Salvini to France, We are not EU refugee camps

ROME - Italy's Interior Minister Matteo Salvini has hit out at French NGOs SOS Mediterranée and Médecins Sans Frontières (Doctors Without Borders) after they announced on Monday the resumption of migrant search and rescue operations in the Mediterranean aboard new ship Ocean Viking. 

  Mr Salvini responded by attacking the NGOs, which operated on the Aquarius ship up until 2018.

 "Now they are also leaving the North Sea to help the smugglers in the Mediterranean," he said. 

 Flying the Norwegian flag, Ocean Viking will operate with a crew of 31 members, including 13 SOS Mediterranée sea rescuers and nine members of Doctors Without Borders. 

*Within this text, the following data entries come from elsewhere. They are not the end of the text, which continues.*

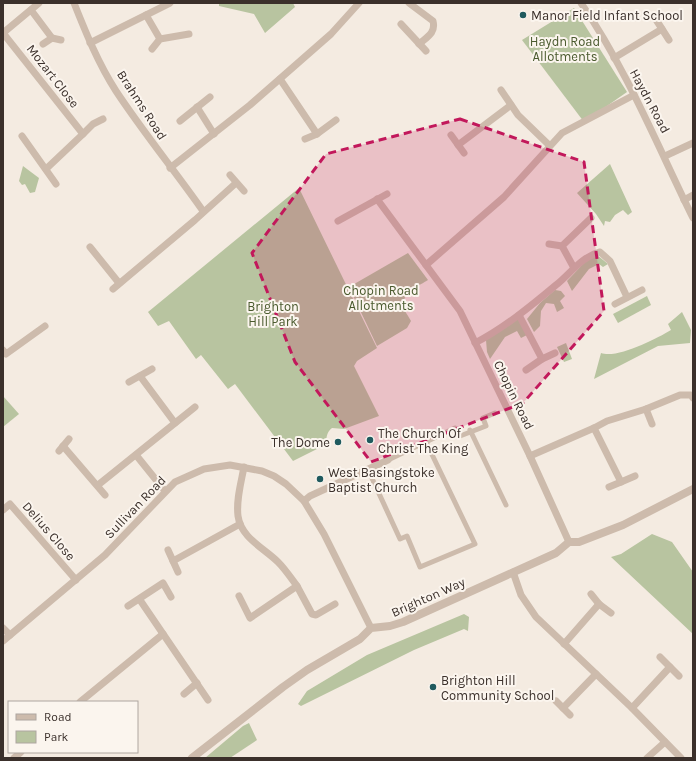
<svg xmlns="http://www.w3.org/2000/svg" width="696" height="761" viewBox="0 0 696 761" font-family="Karla,sans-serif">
<rect width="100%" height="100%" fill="#f4ebe1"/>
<g fill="#b8c4a0">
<polygon points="219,3 293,3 295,7 265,33 254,14 219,6"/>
<polygon points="574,8 627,92 584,122 522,40"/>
<polygon points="610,164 632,212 628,215 623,210 615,215 610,222 605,221 604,226 596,214 577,193"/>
<polygon points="23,166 39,178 35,192 30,193 25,184 22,185 19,181"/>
<path d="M 299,188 L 377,348 L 357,361 L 354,366 L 379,416 L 344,429 L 332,428 C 326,432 326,440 326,447 L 317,449 L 293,461 L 235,384 L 228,389 L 201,355 L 196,359 L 169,321 L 158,326 L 148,312 Z"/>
<path d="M 408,253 L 428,280 C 419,286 401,292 404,307 C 404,311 409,317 411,321 L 407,328 L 377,346 L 349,287 Z"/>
<polygon points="597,255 608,264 603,267 599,264 589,269 572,291 567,281 585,262"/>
<polygon points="555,290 561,291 565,296 560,301 564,308 557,312 554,304 546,303 541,311 540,326 534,332 527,319 540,303"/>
<polygon points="647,296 651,305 618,323 613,314"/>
<path d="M 682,312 L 691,330 L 690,343 L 658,346 L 594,379 L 601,353 C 617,359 656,339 671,330 L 668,324 Z"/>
<polygon points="520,317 527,335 521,338 517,331 505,337 490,359 487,352 486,340"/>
<polygon points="566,343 572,359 564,362 557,347"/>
<polygon points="3,396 19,414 3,427"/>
<polygon points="652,534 672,542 693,572 693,634 611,557 621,554"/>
<polygon points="464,614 469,617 468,631 464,629 414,650 301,706 298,704 307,691 367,655"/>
<polygon points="249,723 257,740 230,758 205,758 243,726"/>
</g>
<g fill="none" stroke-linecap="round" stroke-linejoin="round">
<g stroke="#cdbbac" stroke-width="5">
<polyline points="470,430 506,505"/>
<polyline points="388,460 455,428 460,436 486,426 483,418 495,413"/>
<polyline points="370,474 400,539 407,536 420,567 475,544 426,442"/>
</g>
<g stroke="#cdbbac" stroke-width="7">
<path d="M 74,3 C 86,33 98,63 116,91 C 143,132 175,171 203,211"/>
<path d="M 409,3 L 433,21 C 436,33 427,37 419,44"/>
<path d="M 581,3 C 626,68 658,147 693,218"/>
<polyline points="31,10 52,38 61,40"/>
<polyline points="146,15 160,39"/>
<polyline points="655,18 669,40"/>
<polyline points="401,24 426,51"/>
<polyline points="3,33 83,134 46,169"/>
<polyline points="3,33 39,3"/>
<polyline points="90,43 170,3"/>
<polyline points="43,44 52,38"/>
<polyline points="152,49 160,39 189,34"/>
<polyline points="614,58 662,29"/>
<polyline points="280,79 317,134"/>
<polyline points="501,90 518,115 549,145"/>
<polyline points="197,107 214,134"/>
<polyline points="180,121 210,97"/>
<polyline points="83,134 93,124 103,119"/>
<polyline points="451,135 464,153"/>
<polyline points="22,136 56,184"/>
<polyline points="305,139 317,134 336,120"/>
<polyline points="458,145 511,105"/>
<polyline points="665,156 693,143"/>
<polyline points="170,168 250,105 331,34 359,3"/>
<polyline points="230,175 244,191"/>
<polyline points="377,199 460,311 530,456 569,542"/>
<polyline points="684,200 693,195"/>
<polyline points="338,221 387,194"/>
<polyline points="549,244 562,246"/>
<polyline points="90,247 119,283"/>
<polyline points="426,265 504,197 562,133 634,95"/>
<polyline points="574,268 562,246 591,218"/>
<polyline points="113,289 195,220 236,183"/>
<polyline points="615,304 642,290"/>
<polyline points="519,315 542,359 555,353"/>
<path d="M 475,343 C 504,328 531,306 556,285 C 571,273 581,257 600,252 L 610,261 L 627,297"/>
<polyline points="3,350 6,354 45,326"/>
<polyline points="526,370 542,359"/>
<polyline points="140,376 175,423"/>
<polyline points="129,382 152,369"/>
<polyline points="646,409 652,424"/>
<polyline points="594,428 621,482 609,487"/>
<polyline points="63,446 105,495"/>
<polyline points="59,451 69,439"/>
<polyline points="136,455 165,491"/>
<polyline points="530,456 594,428 607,421 646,409 680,395 691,395 693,398"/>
<polyline points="621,482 635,476"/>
<polyline points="98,485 195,407"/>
<polyline points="304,501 310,496 388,460"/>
<polyline points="3,510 10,504 76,580"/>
<polyline points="168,550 178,572"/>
<polyline points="173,561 240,524"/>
<polyline points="513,572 521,595 536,617 632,708 681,758"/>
<polyline points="297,586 312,614 316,615 335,604"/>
<polyline points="591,594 599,604 611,613"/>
<path d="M 239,596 L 250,618 L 297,586 C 291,578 285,569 278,562 C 264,548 241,538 238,516 C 236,500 241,483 244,467"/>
<polyline points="140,600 208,700"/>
<polyline points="128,606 163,583 171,597"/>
<polyline points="3,628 10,635"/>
<polyline points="3,641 105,555 175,482 204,469 230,465 262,471 274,476 286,484 304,501 324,534 371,628"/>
<polyline points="564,644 599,604"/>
<polyline points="660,657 679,676"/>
<polyline points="184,694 197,683"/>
<polyline points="556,701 570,715"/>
<polyline points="80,702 163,634"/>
<polyline points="563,708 596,674"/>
<polyline points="632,708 670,667"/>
<polyline points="14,758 21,752"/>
<polyline points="647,758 665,742"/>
</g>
<polyline stroke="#cdbbac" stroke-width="8" points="192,758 283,687 307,670 360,639 371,628 390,626 403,622 556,553 569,542 579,542 623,525 693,489"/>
</g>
<path fill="#c2185b" fill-opacity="0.2" stroke="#c2185b" stroke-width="3" stroke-dasharray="8 5" stroke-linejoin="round" d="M 460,119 L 584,162 L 604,311 L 523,403 L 371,462 L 295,362 L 252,253 L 326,154 Z"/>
<g fill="#1f5a5e" stroke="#fbf5ee" stroke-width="1.5">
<circle cx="523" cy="15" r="4"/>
<circle cx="370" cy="440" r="4"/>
<circle cx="338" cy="442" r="4"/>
<circle cx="320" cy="479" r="4"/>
<circle cx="433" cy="687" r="4"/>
</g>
<g text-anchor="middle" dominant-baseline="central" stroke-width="4" stroke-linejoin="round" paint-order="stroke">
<g font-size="13" fill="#3b302b" stroke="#fbf5ee" text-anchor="start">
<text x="531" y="15">Manor Field Infant School</text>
<text x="378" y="433">The Church Of<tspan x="378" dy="15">Christ The King</tspan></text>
<text x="330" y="442" text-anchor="end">The Dome</text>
<text x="328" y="472">West Basingstoke<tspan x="328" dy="15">Baptist Church</tspan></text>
<text x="441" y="680">Brighton Hill<tspan x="441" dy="15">Community School</tspan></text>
</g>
<g font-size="13" fill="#4a5a2e" stroke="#fbf5ee">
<text x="565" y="41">Haydn Road<tspan x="565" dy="15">Allotments</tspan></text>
<text x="381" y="290">Chopin Road<tspan x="381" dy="15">Allotments</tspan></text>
<text x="273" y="306">Brighton<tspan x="273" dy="15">Hill Park</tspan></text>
</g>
<g font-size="13" fill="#3b302b" stroke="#fbf5ee">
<text transform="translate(53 76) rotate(52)">Mozart Close</text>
<text transform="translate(650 101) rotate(62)">Haydn Road</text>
<text transform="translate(142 105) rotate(57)">Brahms Road</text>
<text transform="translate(514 395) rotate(64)">Chopin Road</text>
<text transform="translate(135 507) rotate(-46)">Sullivan Road</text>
<text transform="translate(49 531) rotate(49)">Delius Close</text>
<text transform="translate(428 597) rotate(-24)">Brighton Way</text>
</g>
</g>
<rect width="696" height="761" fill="none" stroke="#3b302b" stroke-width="8"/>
<rect x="8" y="701" width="130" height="52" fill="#fbf5ee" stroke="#aea6a0"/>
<rect x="16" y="714" width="20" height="6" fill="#cdbbac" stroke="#aea6a0"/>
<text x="44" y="721" font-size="12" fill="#3b302b">Road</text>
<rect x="16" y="731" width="20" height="12" fill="#b8c4a0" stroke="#aea6a0"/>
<text x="44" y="741" font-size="12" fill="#3b302b">Park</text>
</svg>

 "For a year now, we have seen a deterioration in the EU's response to the human tragedy in the Mediterranean," said Frédéric Penard, director of operations for SOS Mediterranée.

 "Let's go back to the sea to save lives," added Claudia Lodesani, president of MSF in Italy. "We cannot remain silent while vulnerable people endure avoidable suffering."

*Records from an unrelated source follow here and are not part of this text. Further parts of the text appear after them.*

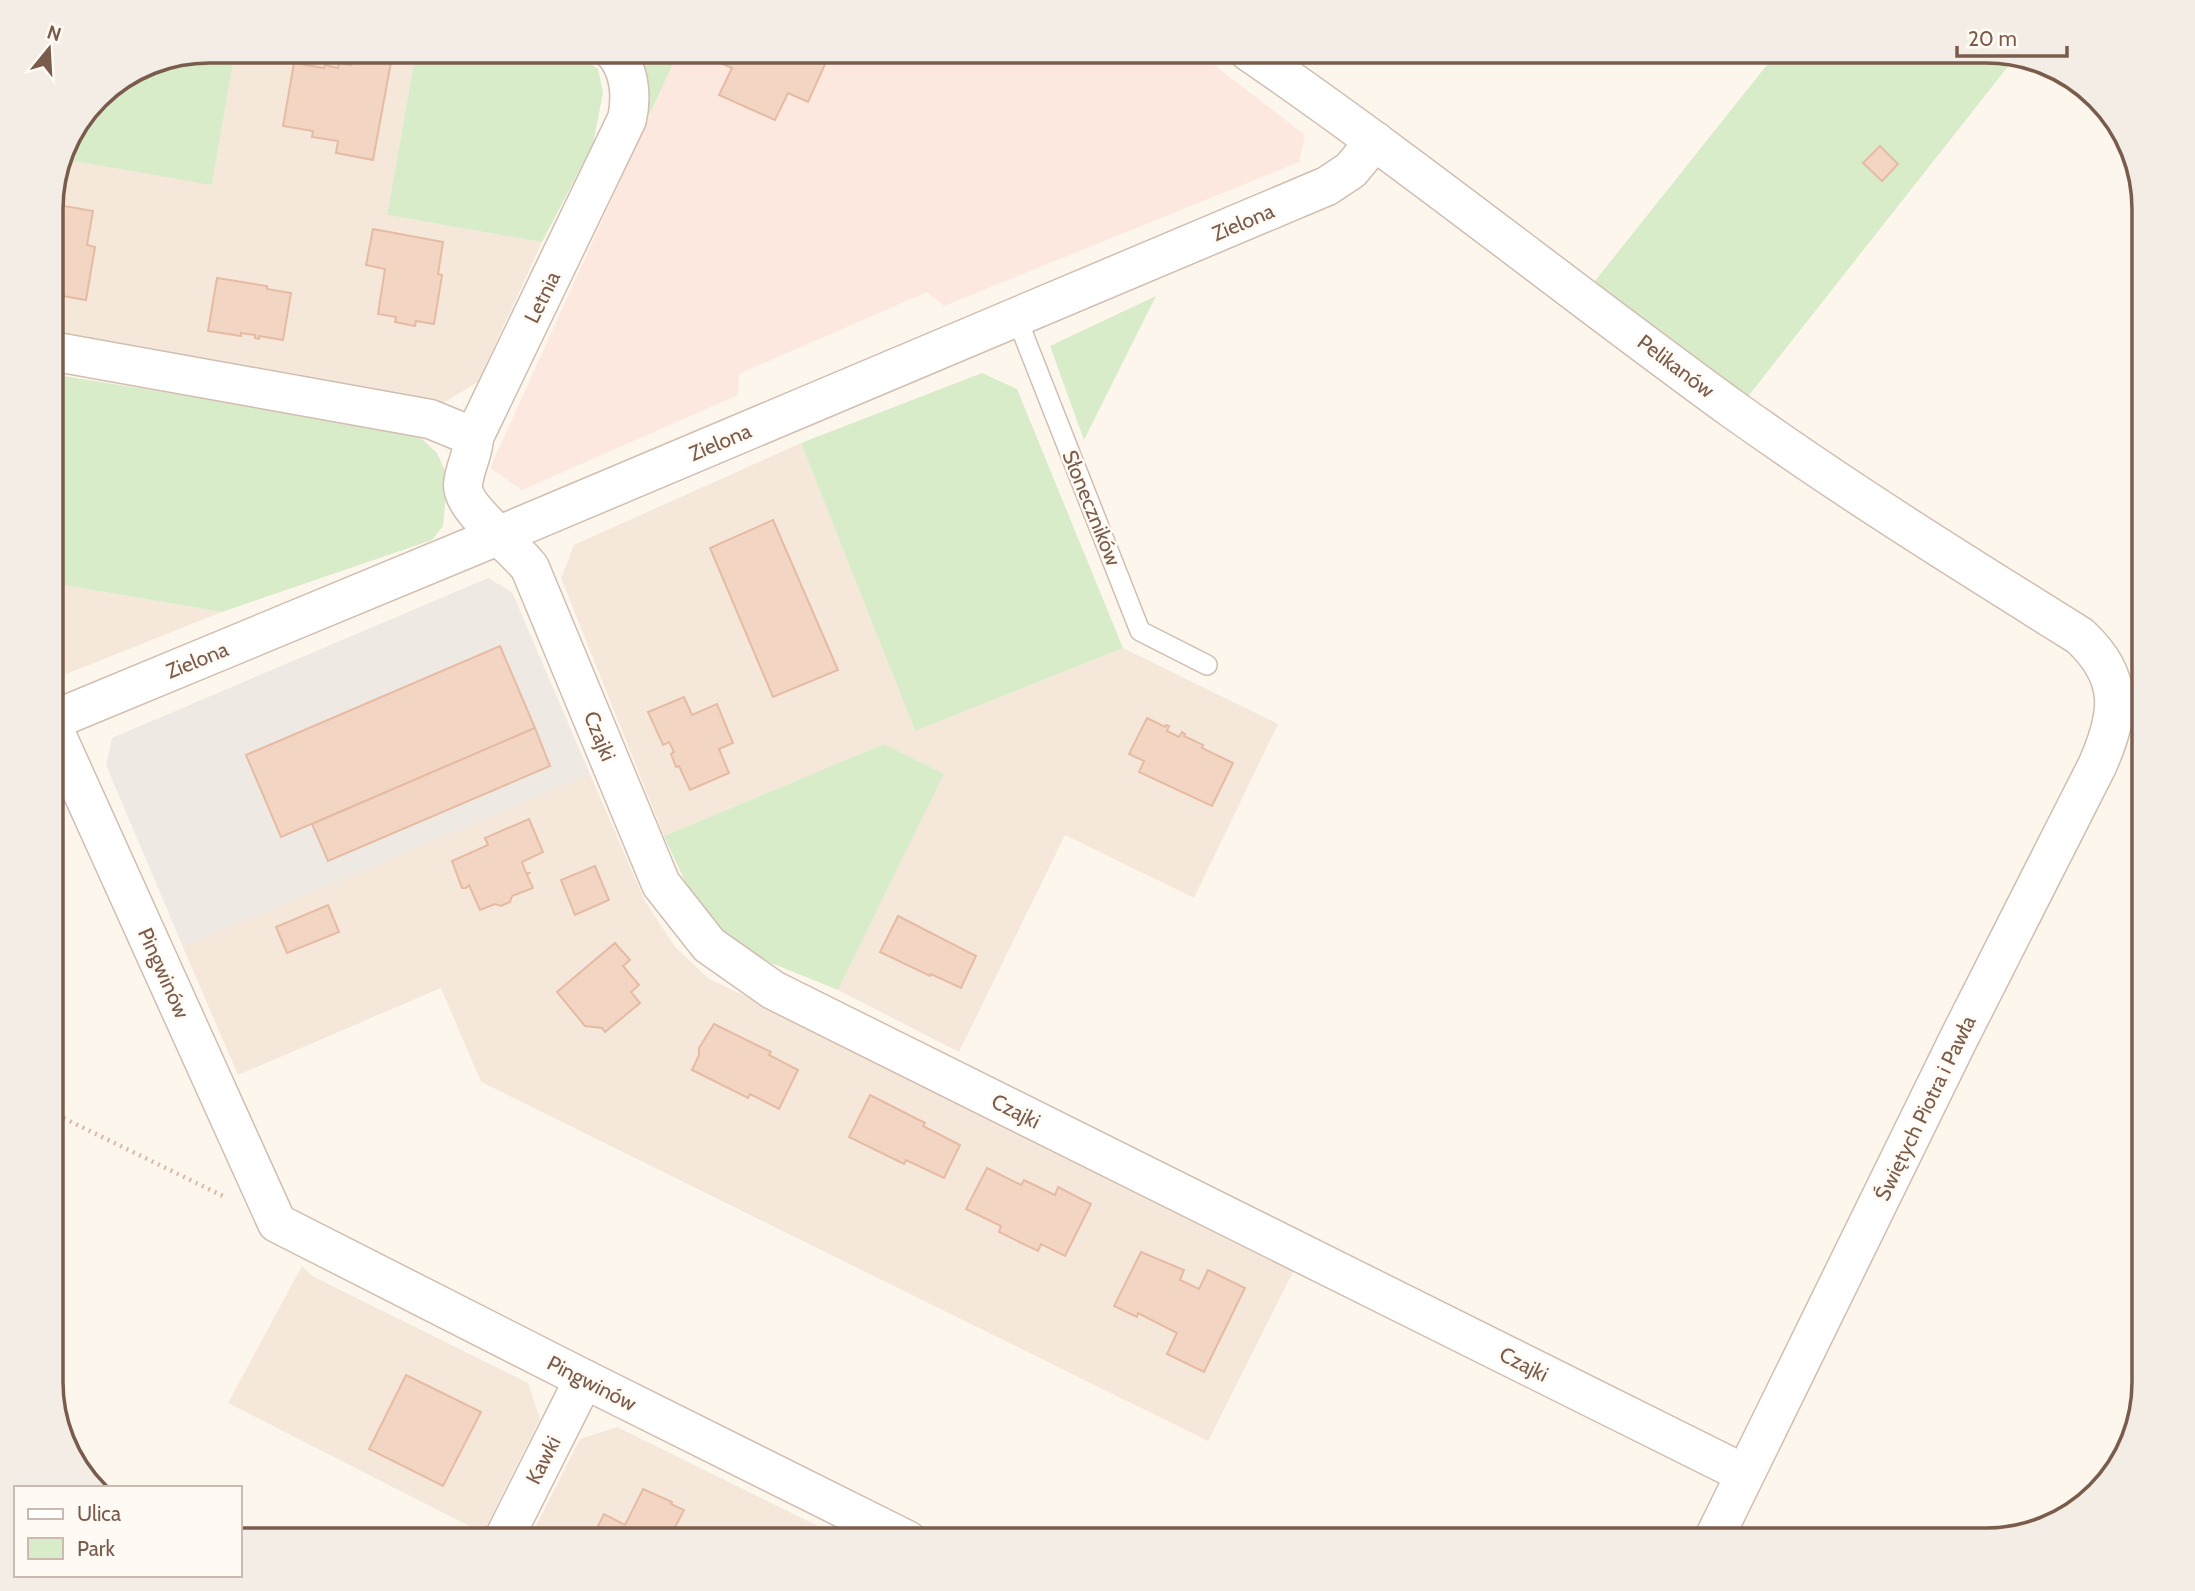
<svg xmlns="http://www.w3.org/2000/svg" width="2195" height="1591" font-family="Cabin,sans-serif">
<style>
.residential{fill:#f5e8da}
.commercial{fill:#fde8e0}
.industrial{fill:#efe9e4}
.green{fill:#d8ecc9}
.building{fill:#f3d5c3;stroke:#e6bba3;stroke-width:2}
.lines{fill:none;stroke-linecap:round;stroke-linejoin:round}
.lane-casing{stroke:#d1beb0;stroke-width:22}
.street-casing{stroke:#d1beb0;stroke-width:41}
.path{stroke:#d9b8a5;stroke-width:4.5;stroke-dasharray:2 5;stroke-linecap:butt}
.lane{stroke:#fff;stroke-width:19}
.street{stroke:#fff;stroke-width:38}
.labels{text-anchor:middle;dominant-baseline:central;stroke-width:5;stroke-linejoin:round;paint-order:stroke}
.street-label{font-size:21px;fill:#7a5c4d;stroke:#fffaf3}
.rim{fill:none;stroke:#7a5c4d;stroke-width:3.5}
</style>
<rect width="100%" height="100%" fill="#fdf6ec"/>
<g class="residential">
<path d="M235 51H416L387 215 542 242 478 382 443 403 51 337V199L62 159 212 184Z"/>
<path d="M801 443 915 731 1123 648 1278 724 1194 898 1065 835 959 1052 838 990 944 774 884 744 664 836 561 578 574 545Z"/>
<path d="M51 583 222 612 51 680Z"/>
<path d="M590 774 645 901 675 947 708 978 1296 1266 1208 1441 481 1082 441 988 238 1075 183 947Z"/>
<path d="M302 1266 312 1276 528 1383 540 1419 483 1533 228 1403Z"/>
<path d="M617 1427 844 1539V1540H529L580 1439Z"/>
</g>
<path class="commercial" d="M679 51H1196L1305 135 1299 162 944 306 927 292 739 374 738 395 522 490 490 468Z"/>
<path class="industrial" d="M488 578 512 592 590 774 183 947 106 765 112 738Z"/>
<g class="green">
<path d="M210 51H235L212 185 62 159 67 140 105 90 149 63Z"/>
<path d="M416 51H571L598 69 603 93 593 144 542 242 387 215Z"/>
<path d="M630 51H679L643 129Z"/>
<path d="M1778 51H1986L2013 60 1746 399 1591 286Z"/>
<path d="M1156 296 1084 440 1050 346Z"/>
<path d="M982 373 1017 389 1123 648 915 731 801 443Z"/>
<path d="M51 374 378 426 422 439 437 453 445 471 446 495 443 526 432 540 222 612 51 583Z"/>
<path d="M884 744 944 774 838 990 737 949 697 907 664 836Z"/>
</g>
<g class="building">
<path d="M715 51H831L808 102 788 93 775 120 719 95 732 68 711 59Z"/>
<path d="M353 55 391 62 373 160 336 153 338 141 312 137 313 131 283 126 294 63 324 68 325 65 338 68 339 63 351 65Z"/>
<path d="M1880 146 1898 164 1882 181 1863 163Z"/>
<path d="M53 204 93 211 87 245 95 247 86 300 51 294V205Z"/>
<path d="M373 229 443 242 438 274 442 275 434 324 416 321 415 326 395 322 396 317 378 314 385 269 366 265Z"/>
<path d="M217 278 267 286V289L291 293 283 340 259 336V339L255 338V335L241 333V336L208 331Z"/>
<path d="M773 520 838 670 773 697 710 548Z"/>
<path d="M500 646 535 728 281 837 246 755Z"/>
<path d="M684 697 692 715 717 704 733 743 719 749 729 773 690 790 679 766 676 767 671 754 674 752 669 742 663 745 648 712Z"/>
<path d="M1147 718 1165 727 1166 725 1169 726 1167 731 1179 737 1182 732 1185 734 1184 736 1203 745 1202 748 1233 763 1212 806 1139 772 1144 761 1129 754Z"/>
<path d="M535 728 550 766 328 861 312 824Z"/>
<path d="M529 819 543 852 522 862 526 873H529L527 875 533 888 512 896 510 902 501 906 495 904 480 910 469 885 466 888H462L452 861 488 845 485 838Z"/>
<path d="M595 866 609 900 575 915 561 880Z"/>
<path d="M328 905 339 932 287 953 276 927Z"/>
<path d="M898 916 976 956 961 988 931 974 930 976 880 952Z"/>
<path d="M615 943 630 960 623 966 639 985 631 992 640 1003 605 1032 602 1028 585 1026 557 992Z"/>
<path d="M714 1024 771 1052 769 1055 798 1070 779 1109 750 1094 748 1098 692 1070 699 1055V1048Z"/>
<path d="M870 1095 925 1123 923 1126 960 1145 944 1178 906 1160 904 1164 849 1137Z"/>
<path d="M987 1168 1021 1185 1024 1180 1055 1195 1058 1187 1091 1204 1065 1256 1041 1244 1038 1251 999 1232 1001 1226 966 1209Z"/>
<path d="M1141 1252 1184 1270 1180 1280 1199 1289 1208 1270 1245 1288 1204 1372 1167 1354 1177 1333 1138 1313 1137 1317 1114 1306Z"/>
<path d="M406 1375 481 1412 443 1486 369 1449Z"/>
<path d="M643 1489 672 1502 671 1504 684 1510 673 1531 689 1540H591L604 1514 625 1525Z"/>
</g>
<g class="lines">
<defs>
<path id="lane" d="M1016 316 1140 631 1207 665"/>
<g id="street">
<path d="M613 51C630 69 632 96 627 119L474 437C474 453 464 468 463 485 462 509 516 548 530 568L661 884 709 945 773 990 1745 1474"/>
<path d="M1248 51C1414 165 1571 292 1734 410 1846 490 1963 563 2080 636 2125 678 2120 714 2097 766L1959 1038 1713 1540"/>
<path d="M51 351 430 419 474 437"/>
<path d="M51 721 500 535 1327 186 1351 170 1375 141"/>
<path d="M51 723 277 1223 584 1379 907 1540"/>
<path d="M503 1540 584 1379"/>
</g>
</defs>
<use href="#lane" class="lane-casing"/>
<use href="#street" class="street-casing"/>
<path class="path" d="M51 1112 223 1196"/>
<use href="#lane" class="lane"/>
<use href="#street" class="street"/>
</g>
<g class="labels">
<g class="street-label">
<text transform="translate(1243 222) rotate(-23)">Zielona</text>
<text transform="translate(542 297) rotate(-64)">Letnia</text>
<text transform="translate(1676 366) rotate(37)">Pelikanów</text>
<text transform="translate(720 442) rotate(-23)">Zielona</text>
<text transform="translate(1092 508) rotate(68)">Słoneczników</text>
<text transform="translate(197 660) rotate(-22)">Zielona</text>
<text transform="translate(600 736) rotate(68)">Czajki</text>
<text transform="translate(164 973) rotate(66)">Pingwinów</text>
<text transform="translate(1925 1108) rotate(-64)">Świętych Piotra i Pawła</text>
<text transform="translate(1016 1111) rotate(27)">Czajki</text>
<text transform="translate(1524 1364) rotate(27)">Czajki</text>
<text transform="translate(592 1383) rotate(27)">Pingwinów</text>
<text transform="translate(543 1460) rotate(-63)">Kawki</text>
</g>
</g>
<path d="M0 0H2195V1591H0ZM209 63H1986A146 146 0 0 1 2132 209V1382A146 146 0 0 1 1986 1528H209A146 146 0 0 1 63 1382V209A146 146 0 0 1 209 63Z" fill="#f4ede6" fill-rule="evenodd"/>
<path class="rim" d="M209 63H1986A146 146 0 0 1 2132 209V1382A146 146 0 0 1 1986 1528H209A146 146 0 0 1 63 1382V209A146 146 0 0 1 209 63Z"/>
<rect x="14" y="1486" width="228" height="91" fill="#fffaf3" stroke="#cabbb1" stroke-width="2"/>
<rect x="28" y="1509" width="35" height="10" fill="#ffffff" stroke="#cabbb1" stroke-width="2"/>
<text x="77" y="1521" font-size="21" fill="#7a5c4d">Ulica</text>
<rect x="28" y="1538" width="35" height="21" fill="#d8ecc9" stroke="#cabbb1" stroke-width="2"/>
<text x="77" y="1556" font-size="21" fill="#7a5c4d">Park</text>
<g transform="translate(49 49) rotate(18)" stroke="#fffaf3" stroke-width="5" paint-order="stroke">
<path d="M0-5L12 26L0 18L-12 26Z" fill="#7a5c4d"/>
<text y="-10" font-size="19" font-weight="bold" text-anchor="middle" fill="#7a5c4d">N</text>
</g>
<path d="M1957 46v10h110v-10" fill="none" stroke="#7a5c4d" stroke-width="3.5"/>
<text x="1968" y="46" font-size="21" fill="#7a5c4d" stroke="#fffaf3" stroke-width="5" paint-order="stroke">20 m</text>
</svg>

 In recent days Mr Salvini had said "the repeated transshipment of illegal immigrants by private ships objectively constitutes an essential link of a more structured and organised chain that leads to the violation of the rules on the legal entry of persons into the European Union."

 Meanwhile the clash with France and Germany on migratory policies and aid to migrants continues, after Paris and Berlin had asked at the EU summit last week that a document be approved on the landings that would oblige countries facing the Mediterranean to allow migrants to dock.

 "Italy is no longer the refugee camp of Brussels, Paris, Berlin. And it is no longer willing to welcome all immigrants arriving in Europe," Mr Salvini wrote in a letter addressed to his French colleague Christophe Castaner on the eve of the meeting convened by the French government in Paris and open to the 28 EU member states, just to try to find a solution to the landings issue. 

 He has been motivated by the same reasons behind the clash with Castaner and with German minister Horst Seehofer at the informal summit in Helsinki: in the draft of the document that will be brought to tomorrow's meeting, Paris re-proposes the Franco-German proposition which states that migrants should be landed in the "safest nearby port," a proposal already rejected by Italy and Malta in Finland. It is necessary, reads the draft, for a "more predictable and efficient mechanism" to "allow the safe, dignified and rapid landing" of migrants rescued in the "nearest safe harbor." Landings that "should be carried out as quickly as possible, taking into account the vulnerability of the persons concerned and the reception capacities at the ports of landing."

 "I will never sign such a document," Salvini said Thursday in Helsinki, defining the proposal as "unacceptable." And today he was back on the attack: France and Germany "cannot decide on migration policies ignoring the needs of the most exposed countries like us and Malta."

 The minister, as he had already announced, will not be in the French capital. But the technicians of the Interior Ministry who will participate in the meeting have been mandated to "move exclusively within the perimeter outlined, avoiding new and different declarations that are not consistent with the work carried out so far." 

 The position therefore remains the one expressed in the document presented by Italy and Malta at the Helsinki meeting: hotspots in all countries; mandatory redistribution of migrants; repatriation at EU level or distributed among the 28 member states plus expulsions with the creation of a list of “safe countries" so that those who come from those countries are automatically repatriated; further tightening on the NGOs; and revision of the SAR (search and rescue) rules to" “prevent abuses” that favour “illegal and uncontrolled” immigration.